Study material –
-- -- --
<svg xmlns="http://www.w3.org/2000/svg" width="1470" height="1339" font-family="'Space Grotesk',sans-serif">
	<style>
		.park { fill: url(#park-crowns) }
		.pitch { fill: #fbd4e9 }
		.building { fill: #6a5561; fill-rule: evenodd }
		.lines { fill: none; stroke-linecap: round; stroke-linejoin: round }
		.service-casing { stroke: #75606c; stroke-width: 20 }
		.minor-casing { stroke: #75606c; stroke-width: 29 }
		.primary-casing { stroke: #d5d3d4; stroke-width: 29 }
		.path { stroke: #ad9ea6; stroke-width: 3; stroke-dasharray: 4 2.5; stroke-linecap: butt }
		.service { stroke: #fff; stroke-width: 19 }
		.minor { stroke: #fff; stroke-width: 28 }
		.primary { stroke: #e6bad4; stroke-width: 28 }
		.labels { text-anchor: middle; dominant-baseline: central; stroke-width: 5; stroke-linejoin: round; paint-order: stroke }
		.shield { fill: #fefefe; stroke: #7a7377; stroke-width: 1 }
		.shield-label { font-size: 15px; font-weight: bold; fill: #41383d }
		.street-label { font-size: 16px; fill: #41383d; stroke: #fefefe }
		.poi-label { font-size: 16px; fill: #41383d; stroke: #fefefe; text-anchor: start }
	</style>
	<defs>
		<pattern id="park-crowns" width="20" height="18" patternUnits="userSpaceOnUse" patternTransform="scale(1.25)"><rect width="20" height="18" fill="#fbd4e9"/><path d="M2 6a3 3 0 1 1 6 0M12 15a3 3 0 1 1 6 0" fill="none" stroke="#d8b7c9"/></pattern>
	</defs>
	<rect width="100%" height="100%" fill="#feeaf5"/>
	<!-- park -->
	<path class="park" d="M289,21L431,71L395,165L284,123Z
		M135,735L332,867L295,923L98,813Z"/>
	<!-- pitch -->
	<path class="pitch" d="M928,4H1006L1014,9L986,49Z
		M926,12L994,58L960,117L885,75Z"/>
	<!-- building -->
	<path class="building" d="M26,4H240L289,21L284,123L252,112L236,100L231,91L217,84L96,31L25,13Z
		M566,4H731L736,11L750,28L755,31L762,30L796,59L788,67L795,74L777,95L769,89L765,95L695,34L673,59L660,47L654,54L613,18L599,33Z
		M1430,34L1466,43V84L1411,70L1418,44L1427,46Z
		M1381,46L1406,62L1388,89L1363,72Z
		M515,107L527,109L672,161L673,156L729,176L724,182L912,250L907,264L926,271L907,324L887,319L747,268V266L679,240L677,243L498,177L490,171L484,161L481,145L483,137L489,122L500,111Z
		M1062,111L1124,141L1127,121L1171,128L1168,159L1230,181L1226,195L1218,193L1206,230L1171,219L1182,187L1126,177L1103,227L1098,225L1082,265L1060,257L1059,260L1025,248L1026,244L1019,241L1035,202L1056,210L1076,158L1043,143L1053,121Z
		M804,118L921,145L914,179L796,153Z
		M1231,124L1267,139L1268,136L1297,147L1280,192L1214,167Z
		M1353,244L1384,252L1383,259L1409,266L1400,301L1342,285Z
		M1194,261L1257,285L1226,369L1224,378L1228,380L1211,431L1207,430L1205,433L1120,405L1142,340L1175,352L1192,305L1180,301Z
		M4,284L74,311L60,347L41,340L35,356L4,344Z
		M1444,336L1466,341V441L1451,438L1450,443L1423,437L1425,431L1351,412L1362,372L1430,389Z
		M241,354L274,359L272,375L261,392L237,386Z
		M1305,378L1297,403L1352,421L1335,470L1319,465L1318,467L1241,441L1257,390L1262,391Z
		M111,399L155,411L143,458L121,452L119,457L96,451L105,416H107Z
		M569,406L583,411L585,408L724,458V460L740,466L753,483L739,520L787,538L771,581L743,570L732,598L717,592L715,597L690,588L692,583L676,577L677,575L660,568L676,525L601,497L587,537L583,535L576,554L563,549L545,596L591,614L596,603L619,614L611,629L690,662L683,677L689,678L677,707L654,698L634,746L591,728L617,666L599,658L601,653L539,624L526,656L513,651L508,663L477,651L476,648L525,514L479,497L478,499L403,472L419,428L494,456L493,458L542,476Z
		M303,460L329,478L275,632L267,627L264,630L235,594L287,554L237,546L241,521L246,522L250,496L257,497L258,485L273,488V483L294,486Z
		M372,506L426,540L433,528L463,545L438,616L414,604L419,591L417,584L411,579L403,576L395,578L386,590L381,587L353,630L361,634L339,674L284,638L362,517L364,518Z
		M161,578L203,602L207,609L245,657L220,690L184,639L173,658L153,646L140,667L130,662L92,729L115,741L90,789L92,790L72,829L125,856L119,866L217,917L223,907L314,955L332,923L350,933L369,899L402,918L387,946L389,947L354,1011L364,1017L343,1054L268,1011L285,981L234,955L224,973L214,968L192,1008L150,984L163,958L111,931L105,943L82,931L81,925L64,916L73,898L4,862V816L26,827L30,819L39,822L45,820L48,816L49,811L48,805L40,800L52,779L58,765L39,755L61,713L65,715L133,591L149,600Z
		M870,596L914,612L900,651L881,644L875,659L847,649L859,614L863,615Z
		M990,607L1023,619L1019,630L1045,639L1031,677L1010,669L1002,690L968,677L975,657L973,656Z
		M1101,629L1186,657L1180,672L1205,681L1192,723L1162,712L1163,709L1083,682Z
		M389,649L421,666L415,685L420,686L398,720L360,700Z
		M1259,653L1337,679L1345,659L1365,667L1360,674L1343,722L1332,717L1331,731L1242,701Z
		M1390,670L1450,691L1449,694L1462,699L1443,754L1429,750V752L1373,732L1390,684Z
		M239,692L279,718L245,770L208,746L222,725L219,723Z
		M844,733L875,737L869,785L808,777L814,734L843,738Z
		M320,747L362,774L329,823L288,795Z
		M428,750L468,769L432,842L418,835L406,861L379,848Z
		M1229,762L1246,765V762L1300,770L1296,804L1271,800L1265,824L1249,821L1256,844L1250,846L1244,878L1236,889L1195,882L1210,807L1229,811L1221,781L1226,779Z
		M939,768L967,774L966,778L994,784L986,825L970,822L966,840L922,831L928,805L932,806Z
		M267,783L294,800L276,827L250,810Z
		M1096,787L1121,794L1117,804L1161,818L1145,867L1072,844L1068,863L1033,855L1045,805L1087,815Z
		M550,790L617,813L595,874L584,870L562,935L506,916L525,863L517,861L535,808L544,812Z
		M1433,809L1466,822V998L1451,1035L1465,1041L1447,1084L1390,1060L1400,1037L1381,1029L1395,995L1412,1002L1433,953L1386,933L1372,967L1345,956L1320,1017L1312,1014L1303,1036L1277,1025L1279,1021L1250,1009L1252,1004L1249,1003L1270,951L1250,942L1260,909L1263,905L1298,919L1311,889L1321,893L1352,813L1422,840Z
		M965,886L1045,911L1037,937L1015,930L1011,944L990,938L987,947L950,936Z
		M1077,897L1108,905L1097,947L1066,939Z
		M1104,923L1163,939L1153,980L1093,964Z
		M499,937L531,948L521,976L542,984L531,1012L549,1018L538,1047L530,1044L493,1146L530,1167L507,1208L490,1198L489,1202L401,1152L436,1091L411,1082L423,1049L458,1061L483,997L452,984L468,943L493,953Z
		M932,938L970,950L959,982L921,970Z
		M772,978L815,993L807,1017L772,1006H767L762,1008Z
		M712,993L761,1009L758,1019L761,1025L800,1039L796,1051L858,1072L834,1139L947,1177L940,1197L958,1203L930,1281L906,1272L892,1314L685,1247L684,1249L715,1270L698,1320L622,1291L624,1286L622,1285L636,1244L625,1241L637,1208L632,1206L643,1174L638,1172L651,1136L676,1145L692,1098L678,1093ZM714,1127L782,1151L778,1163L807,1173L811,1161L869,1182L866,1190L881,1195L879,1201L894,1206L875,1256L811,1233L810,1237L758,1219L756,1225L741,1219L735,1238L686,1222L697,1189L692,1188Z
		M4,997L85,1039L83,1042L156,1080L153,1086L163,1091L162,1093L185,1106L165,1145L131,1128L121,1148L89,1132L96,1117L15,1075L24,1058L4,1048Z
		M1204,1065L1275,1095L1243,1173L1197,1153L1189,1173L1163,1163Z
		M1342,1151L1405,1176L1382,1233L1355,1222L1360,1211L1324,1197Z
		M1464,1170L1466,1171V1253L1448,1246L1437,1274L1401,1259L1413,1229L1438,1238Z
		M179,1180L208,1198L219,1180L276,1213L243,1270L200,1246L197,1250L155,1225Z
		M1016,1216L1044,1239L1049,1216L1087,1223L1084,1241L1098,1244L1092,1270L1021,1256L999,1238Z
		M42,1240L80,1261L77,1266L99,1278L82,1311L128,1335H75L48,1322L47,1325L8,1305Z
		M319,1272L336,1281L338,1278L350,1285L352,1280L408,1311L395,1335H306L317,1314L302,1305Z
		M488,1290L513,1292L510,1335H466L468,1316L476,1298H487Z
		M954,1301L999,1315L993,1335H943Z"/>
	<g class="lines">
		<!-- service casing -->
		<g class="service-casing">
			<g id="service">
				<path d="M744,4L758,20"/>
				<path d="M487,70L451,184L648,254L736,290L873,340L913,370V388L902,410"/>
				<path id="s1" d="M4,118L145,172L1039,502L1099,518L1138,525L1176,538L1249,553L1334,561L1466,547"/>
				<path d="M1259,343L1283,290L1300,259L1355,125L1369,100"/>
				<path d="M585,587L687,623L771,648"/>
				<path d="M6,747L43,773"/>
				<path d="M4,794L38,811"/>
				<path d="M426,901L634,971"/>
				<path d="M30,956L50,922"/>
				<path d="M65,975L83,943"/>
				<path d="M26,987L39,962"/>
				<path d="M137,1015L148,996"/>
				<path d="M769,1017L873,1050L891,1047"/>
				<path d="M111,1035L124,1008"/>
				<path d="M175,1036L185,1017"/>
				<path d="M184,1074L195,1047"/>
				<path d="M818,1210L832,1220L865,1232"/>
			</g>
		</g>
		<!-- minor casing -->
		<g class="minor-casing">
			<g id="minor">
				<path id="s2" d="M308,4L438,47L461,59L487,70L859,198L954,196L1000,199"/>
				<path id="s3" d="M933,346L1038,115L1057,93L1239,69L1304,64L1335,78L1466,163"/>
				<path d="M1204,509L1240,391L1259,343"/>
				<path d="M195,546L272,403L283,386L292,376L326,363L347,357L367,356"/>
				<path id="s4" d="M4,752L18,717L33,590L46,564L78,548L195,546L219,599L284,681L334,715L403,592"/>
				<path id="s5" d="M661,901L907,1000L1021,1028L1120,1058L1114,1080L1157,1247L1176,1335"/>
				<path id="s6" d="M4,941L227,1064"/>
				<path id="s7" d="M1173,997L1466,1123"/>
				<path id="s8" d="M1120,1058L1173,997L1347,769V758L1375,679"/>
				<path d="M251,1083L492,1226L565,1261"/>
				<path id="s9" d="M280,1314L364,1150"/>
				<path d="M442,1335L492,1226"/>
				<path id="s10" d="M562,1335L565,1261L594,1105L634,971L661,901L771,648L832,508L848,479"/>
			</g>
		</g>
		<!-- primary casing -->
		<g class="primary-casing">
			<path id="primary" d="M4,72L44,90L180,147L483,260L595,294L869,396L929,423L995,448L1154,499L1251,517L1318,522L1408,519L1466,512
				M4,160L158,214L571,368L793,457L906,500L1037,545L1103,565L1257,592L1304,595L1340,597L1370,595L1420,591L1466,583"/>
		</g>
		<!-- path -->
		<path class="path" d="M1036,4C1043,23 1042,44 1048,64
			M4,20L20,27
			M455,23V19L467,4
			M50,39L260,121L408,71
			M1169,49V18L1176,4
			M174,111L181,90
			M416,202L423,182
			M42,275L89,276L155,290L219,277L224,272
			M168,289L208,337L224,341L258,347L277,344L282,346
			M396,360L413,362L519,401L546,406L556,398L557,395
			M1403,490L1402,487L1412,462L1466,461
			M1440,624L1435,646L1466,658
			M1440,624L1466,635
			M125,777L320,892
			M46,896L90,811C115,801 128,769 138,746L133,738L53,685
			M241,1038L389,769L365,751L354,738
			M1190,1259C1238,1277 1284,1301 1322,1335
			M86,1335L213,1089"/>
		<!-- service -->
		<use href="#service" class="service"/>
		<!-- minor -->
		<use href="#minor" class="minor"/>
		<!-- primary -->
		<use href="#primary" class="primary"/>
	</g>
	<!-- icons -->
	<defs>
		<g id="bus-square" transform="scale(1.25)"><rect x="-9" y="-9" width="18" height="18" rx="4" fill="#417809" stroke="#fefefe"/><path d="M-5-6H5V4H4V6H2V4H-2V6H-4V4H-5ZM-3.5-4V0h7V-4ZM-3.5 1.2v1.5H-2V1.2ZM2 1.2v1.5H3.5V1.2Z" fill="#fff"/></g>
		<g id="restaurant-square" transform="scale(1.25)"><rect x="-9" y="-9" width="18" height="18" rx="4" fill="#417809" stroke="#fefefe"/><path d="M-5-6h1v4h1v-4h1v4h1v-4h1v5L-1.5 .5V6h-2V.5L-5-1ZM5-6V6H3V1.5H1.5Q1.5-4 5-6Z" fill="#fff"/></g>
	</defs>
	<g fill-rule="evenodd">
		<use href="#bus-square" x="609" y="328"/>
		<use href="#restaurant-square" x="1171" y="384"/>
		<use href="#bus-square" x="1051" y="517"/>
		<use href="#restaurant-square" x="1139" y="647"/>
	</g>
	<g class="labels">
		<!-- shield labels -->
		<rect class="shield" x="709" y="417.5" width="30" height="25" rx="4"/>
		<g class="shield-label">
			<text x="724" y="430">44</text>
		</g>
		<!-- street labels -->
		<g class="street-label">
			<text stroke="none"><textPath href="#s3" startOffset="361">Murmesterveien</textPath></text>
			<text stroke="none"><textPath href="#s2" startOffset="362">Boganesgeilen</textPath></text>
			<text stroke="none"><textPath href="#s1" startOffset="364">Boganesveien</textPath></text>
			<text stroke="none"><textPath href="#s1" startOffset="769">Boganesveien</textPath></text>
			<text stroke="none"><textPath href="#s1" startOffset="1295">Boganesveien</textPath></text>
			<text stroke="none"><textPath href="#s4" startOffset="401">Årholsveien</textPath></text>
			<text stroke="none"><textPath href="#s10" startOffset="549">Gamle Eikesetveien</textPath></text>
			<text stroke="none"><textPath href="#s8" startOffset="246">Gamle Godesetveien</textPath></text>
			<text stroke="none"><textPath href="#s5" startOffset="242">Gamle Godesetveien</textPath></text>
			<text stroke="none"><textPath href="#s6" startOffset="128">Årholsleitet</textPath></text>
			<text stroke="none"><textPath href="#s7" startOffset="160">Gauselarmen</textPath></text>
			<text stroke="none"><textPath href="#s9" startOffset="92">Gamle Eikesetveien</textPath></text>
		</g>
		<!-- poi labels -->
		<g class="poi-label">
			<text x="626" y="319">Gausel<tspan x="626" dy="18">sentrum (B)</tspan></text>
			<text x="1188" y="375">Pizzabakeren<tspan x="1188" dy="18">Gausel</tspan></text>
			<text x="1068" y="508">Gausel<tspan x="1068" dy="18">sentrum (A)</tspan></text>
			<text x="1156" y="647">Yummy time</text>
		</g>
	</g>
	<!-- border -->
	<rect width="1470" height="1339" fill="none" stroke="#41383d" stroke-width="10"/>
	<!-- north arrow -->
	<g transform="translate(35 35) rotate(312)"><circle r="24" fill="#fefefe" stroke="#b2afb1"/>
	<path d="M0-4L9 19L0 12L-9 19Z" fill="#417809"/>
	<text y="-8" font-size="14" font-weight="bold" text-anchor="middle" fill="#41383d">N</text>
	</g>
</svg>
-- -- --
Task instructions –
Look through the records above and report how many lines hold the word "linecap", giving only the number.

Result of this exercise –
2